◆ WORK REQUIRED ◆
Beginning with the line that contains "Social Media" and ending with the last line of the records, write out each line exactly and omit the pictures.

MATERIAL PROVIDED section start

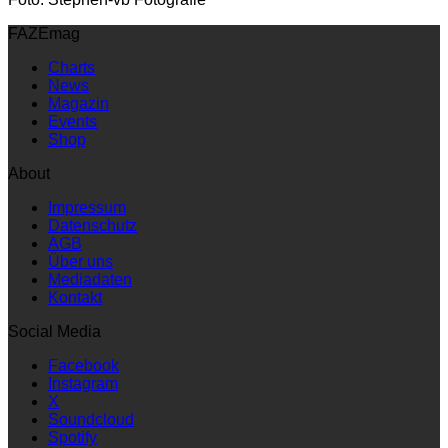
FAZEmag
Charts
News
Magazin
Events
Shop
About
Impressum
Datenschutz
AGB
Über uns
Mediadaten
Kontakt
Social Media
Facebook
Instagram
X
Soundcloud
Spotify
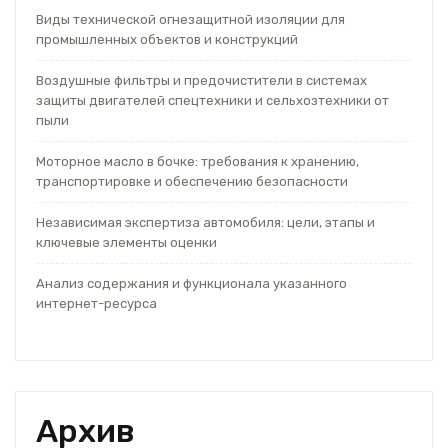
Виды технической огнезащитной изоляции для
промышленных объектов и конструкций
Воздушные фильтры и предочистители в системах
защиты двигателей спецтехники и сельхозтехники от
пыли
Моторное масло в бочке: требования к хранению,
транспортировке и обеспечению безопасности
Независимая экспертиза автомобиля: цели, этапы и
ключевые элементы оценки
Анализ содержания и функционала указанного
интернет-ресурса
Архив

MATERIAL PROVIDED section end

◆ EXERCISE ANSWER ◆
Social Media
Facebook
Instagram
X
Soundcloud
Spotify
Виды технической огнезащитной изоляции для
промышленных объектов и конструкций
Воздушные фильтры и предочистители в системах
защиты двигателей спецтехники и сельхозтехники от
пыли
Моторное масло в бочке: требования к хранению,
транспортировке и обеспечению безопасности
Независимая экспертиза автомобиля: цели, этапы и
ключевые элементы оценки
Анализ содержания и функционала указанного
интернет-ресурса
Архив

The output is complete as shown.